→ **Extracted records**
--
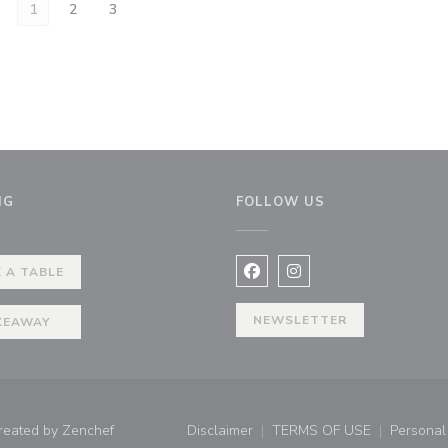
1
2
3
NG
FOLLOW US
 A TABLE
Facebook ((opens in a new 
Instagram ((opens in 
NEWSLETTER
KEAWAY
((opens in a new window))
created by
Zenchef
Disclaimer
TERMS OF USE
Personal 
((opens in a new window))
((opens in a new 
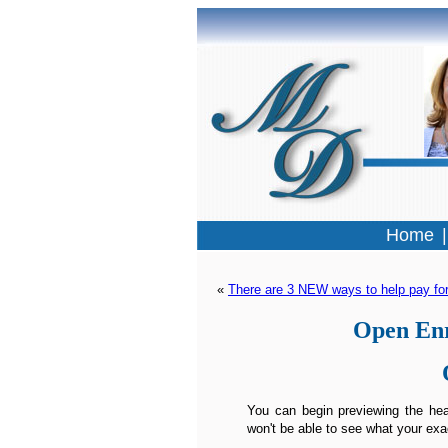
Home
« 
There are 3 NEW ways to help pay for
Open Enr
You can begin previewing the heal
won't be able to see what your exa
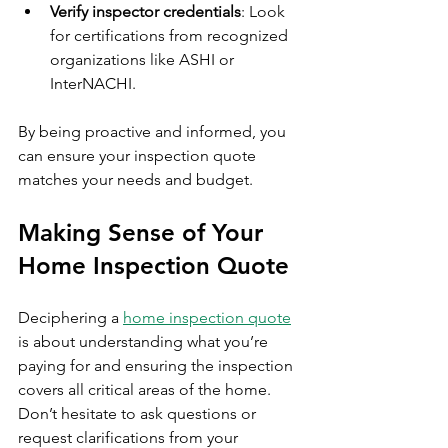
Verify inspector credentials
: Look 
for certifications from recognized 
organizations like ASHI or 
InterNACHI.
By being proactive and informed, you 
can ensure your inspection quote 
matches your needs and budget.
Making Sense of Your 
Home Inspection Quote
Deciphering a 
home inspection quote
is about understanding what you’re 
paying for and ensuring the inspection 
covers all critical areas of the home. 
Don’t hesitate to ask questions or 
request clarifications from your 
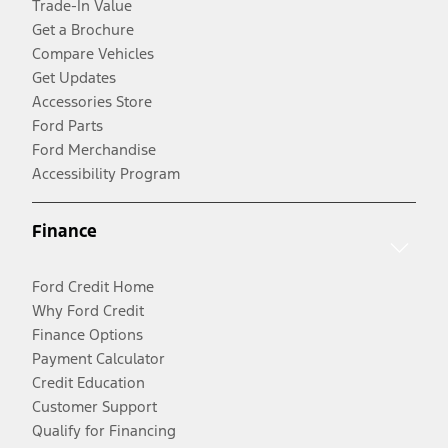
Trade-In Value
Get a Brochure
Compare Vehicles
Get Updates
Accessories Store
Ford Parts
Ford Merchandise
Accessibility Program
Finance
Ford Credit Home
Why Ford Credit
Finance Options
Payment Calculator
Credit Education
Customer Support
Qualify for Financing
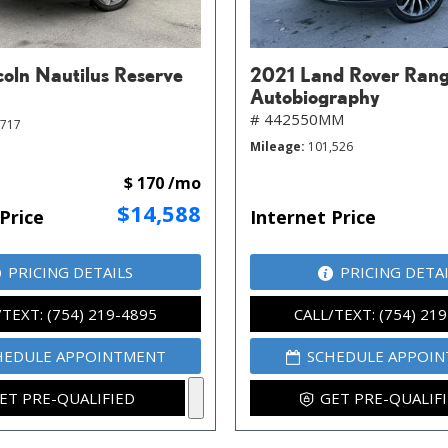
coln Nautilus Reserve
2021 Land Rover Rang
Autobiography
# 442550MM
,717
Mileage
101,526
$ 170 /mo
$14,588
Price
Internet Price
PRICING DETAILS
PRICING DETA
/TEXT: (754) 219-4895
CALL/TEXT: (754) 21
HEDULE APPOINTMENT
SCHEDULE APPOI
ET PRE-QUALIFIED
GET PRE-QUALIF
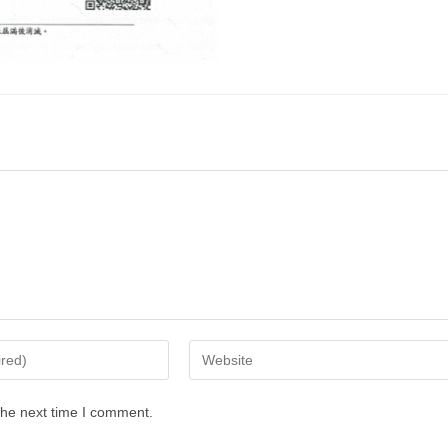
the next time I comment.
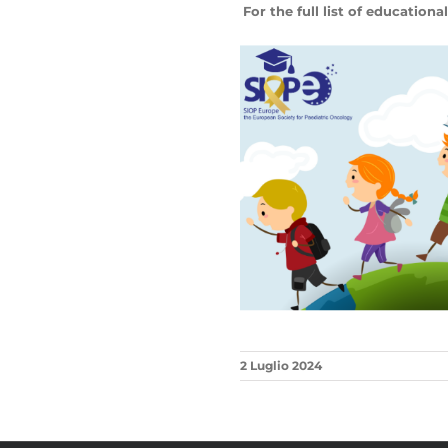
For the full list of educational
2 Luglio 2024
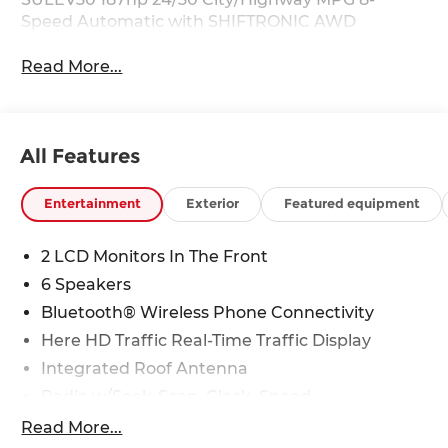
Speed Automatic with SHIFTRONIC AWD
Read More...
All Features
Entertainment
Exterior
Featured equipment
2 LCD Monitors In The Front
6 Speakers
Bluetooth® Wireless Phone Connectivity
Here HD Traffic Real-Time Traffic Display
Integrated Roof Antenna
Radio w/Seek-Scan, Clock, Speed
Compensated Volume Control, Steering Wheel
Read More...
Controls and Radio Data System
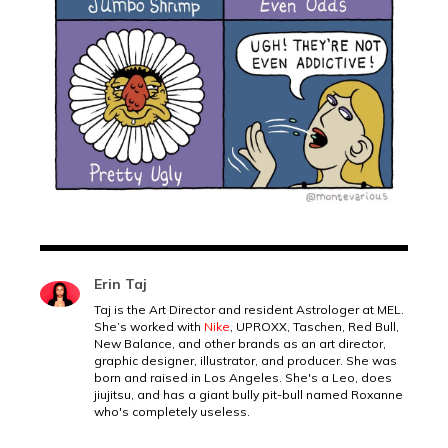
Erin Taj
Taj is the Art Director and resident Astrologer at MEL.
She’s worked with
Nike
, UPROXX, Taschen, Red Bull,
New Balance, and other brands as an art director,
graphic designer, illustrator, and producer. She was
born and raised in Los Angeles. She's a Leo, does
jiujitsu, and has a giant bully pit-bull named Roxanne
who's completely useless.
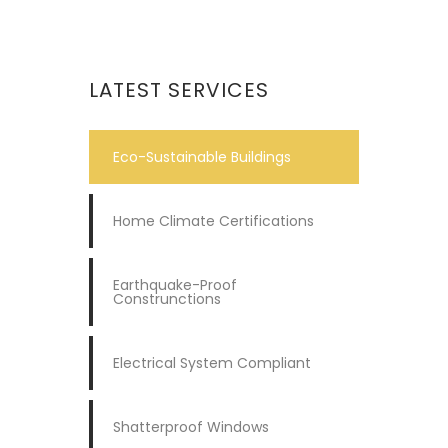
LATEST SERVICES
Eco-Sustainable Buildings
Home Climate Certifications
Earthquake-Proof
Construnctions
Electrical System Compliant
Shatterproof Windows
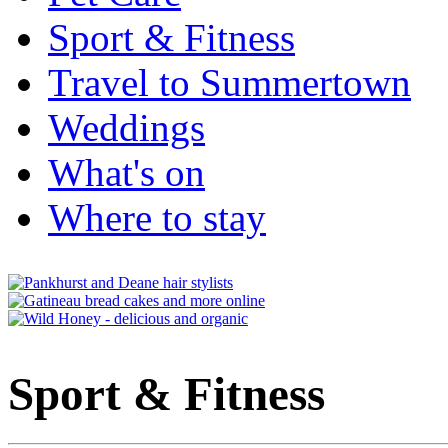
Sport & Fitness
Travel to Summertown
Weddings
What's on
Where to stay
Sport & Fitness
--
→ **Your objective**
Pictures stay out; every other part of the records above is to be printed exactly.

→ **Your response**
1
2
3
NG
FOLLOW US
 A TABLE
Facebook ((opens in a new 
Instagram ((opens in 
NEWSLETTER
KEAWAY
((opens in a new window))
created by
Zenchef
Disclaimer
TERMS OF USE
Personal 
((opens in a new window))
((opens in a new 
Home
« 
There are 3 NEW ways to help pay for
Open Enr
You can begin previewing the heal
won't be able to see what your exa
Verify inspector credentials
: Look 
for certifications from recognized 
organizations like ASHI or 
InterNACHI.
By being proactive and informed, you 
can ensure your inspection quote 
matches your needs and budget.
Making Sense of Your 
Home Inspection Quote
Deciphering a 
home inspection quote
is about understanding what you’re 
paying for and ensuring the inspection 
covers all critical areas of the home. 
Don’t hesitate to ask questions or 
request clarifications from your 
Trade-In Value
Get a Brochure
Compare Vehicles
Get Updates
Accessories Store
Ford Parts
Ford Merchandise
Accessibility Program
Finance
Ford Credit Home
Why Ford Credit
Finance Options
Payment Calculator
Credit Education
Customer Support
Qualify for Financing
coln Nautilus Reserve
2021 Land Rover Rang
Autobiography
# 442550MM
,717
Mileage
101,526
$ 170 /mo
$14,588
Price
Internet Price
PRICING DETAILS
PRICING DETA
/TEXT: (754) 219-4895
CALL/TEXT: (754) 21
HEDULE APPOINTMENT
SCHEDULE APPOI
ET PRE-QUALIFIED
GET PRE-QUALIF
the next time I comment.
For the full list of educational
2 Luglio 2024
Speed Automatic with SHIFTRONIC AWD
Read More...
All Features
Entertainment
Exterior
Featured equipment
2 LCD Monitors In The Front
6 Speakers
Bluetooth® Wireless Phone Connectivity
Here HD Traffic Real-Time Traffic Display
Integrated Roof Antenna
Radio w/Seek-Scan, Clock, Speed
Compensated Volume Control, Steering Wheel
Read More...
Controls and Radio Data System
Erin Taj
Taj is the Art Director and resident Astrologer at MEL.
She’s worked with
Nike
, UPROXX, Taschen, Red Bull,
New Balance, and other brands as an art director,
graphic designer, illustrator, and producer. She was
born and raised in Los Angeles. She's a Leo, does
jiujitsu, and has a giant bully pit-bull named Roxanne
who's completely useless.
LATEST SERVICES
Eco-Sustainable Buildings
Home Climate Certifications
Earthquake-Proof
Construnctions
Electrical System Compliant
Shatterproof Windows
Sport & Fitness
Travel to Summertown
Weddings
What's on
Where to stay
Sport & Fitness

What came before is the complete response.